Brankas Rahasia di Balik Etalase Kafe de'Clan Dibongkar, Polisi Temukan Tumpukan Dolar AS dan Singapura
JAKARTA, iNews.id – Tim penyidik gabungan Polri sukses membongkar tempat penyimpanan rahasia saat menggeledah kafe de’Clan dan Point Money Changer di kawasan Cipete, Jakarta Selatan. Dalam operasi tersebut, petugas menemukan sebuah brankas besar berisi tumpukan uang tunai dalam pecahan Dolar Amerika Serikat dan Dolar Singapura.
Kabid Humas Polda Metro Jaya, Kombes Budi Hermanto mengungkapkan bahwa, penyidik menemukan tumpukan uang tunai dalam bentuk pecahan asing.
“Temuan uang US dolar termasuk Singapura dolar. Ini masih dalam proses penghitungan. Setelah proses penggeledahan dilakukan,” kata Budi di lokasi penggeledahan, Rabu (8/7/2026).
Budi menjelaskan, tumpukan mata uang asing tersebut disembunyikan secara rapi di dalam sebuah brankas rahasia yang terletak di balik etalase lantai dua kafe de’Clan. Di dalam brankas tersebut, polisi juga menemukan dokumen-dokumen penting terkait perkara yang sedang ditangani.
“Ada suatu brankas, dan ini sudah dibuka. Ternyata memang ada beberapa dokumen dan penyimpanan uang dalam jumlah yang cukup besar, fantastis,” ujad Budi.
Penemuan tempat penyimpanan rahasia ini juga ditegaskan oleh Kakortas Tipikor Irjen Totok Suharyanto.
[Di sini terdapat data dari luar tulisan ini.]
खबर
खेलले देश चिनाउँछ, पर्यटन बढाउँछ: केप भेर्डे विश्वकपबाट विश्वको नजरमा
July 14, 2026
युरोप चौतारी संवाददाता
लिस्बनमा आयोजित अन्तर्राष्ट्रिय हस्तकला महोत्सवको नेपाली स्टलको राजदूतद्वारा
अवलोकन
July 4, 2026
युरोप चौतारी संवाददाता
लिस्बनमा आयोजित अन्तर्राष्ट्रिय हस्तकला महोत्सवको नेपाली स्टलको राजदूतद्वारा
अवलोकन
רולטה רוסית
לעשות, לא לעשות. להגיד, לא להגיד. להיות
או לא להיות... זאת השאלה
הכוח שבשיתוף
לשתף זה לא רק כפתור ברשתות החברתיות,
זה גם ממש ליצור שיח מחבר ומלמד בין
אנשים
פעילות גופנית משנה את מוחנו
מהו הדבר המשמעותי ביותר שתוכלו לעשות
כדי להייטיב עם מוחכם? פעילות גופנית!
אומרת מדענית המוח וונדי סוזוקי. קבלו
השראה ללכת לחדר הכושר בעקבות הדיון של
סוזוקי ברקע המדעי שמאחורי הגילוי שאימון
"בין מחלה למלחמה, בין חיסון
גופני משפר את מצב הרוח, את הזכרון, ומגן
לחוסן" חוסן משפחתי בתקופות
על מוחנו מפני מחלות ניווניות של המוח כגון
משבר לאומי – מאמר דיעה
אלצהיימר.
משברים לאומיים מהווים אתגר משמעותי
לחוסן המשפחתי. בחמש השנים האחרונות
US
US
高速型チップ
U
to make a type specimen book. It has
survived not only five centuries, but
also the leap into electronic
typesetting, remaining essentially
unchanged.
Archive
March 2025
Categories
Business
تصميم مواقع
Ia membenarkan adanya brankas berukuran besar yang sengaja ditanam di dalam tembok dan disamarkan di balik etalase kafe tersebut.
“Betul (ditemukan brangkas),” kata Totok saat dikonfirmasi.
Totok menjelaskan, pihaknya bersama Ditreskrimsus Polda Metro Jaya melakukan investigasi gabungan dalam penanganan perkara korupsi dan pencucian uang dalam kasus korupsi pengadaan batu bara untuk sejumlah pembangkit listrik tenaga uap (PLTU) periode 2018-2026. Kemudian, kasus Asabri tahun 2020 sampai 2025, dan perkara dugaan korupsi dalam proses penyelesaian hutang PT CBS kepada PT KNI tahun 2020-2025.
“Di antaranya salah satu proses penyidikan, kita saat ini melaksanakan penggeledahan di beberapa tempat,” ujar Totok di lokasi penggeledahan.
Sementara itu, Dirreskrimsus Polda Metro Jaya Kombes Victor Dean Macbon memaparkan bahwa investigasi bersama ini bergerak berdasarkan dua Laporan Polisi utama, yaitu terkait dugaan tindak pidana korupsi, suap, dan Tindak Pidana Pencucian Uang.
Laporan polisi pertama terkait korupsi dan atau TPPU dalam proses penanganan hukum oleh penyelenggara negara dalam perkara PT Asabri (Persero) dan atau Asuransi Jiwasraya yang terjadi di wilayah hukum Polda Metro Jaya pada 2020 sampai 2025. Sedangkan laporan kedua mengenai dugaan tindak pidana korupsi dan atau TPPU dalam proses penyelesaian utang atau kewajiban PT CBS kepada PT KNI oleh penyelenggara negara yang terjadi di wilayah hukum Polda Metro Jaya pada periode yang sama.
“Langkah-langkah yang kami lakukan pada hari ini, kami melakukan upaya di dalam pemenuhan alat bukti di kira-kira delapan lokasi yang kami lakukan penggeledahan. Yang mana di hadapan rekan-rekan hari ini kami melakukan di dua titik, yaitu Cafe de'Clan dan juga Point Money Changer,” ujarnya.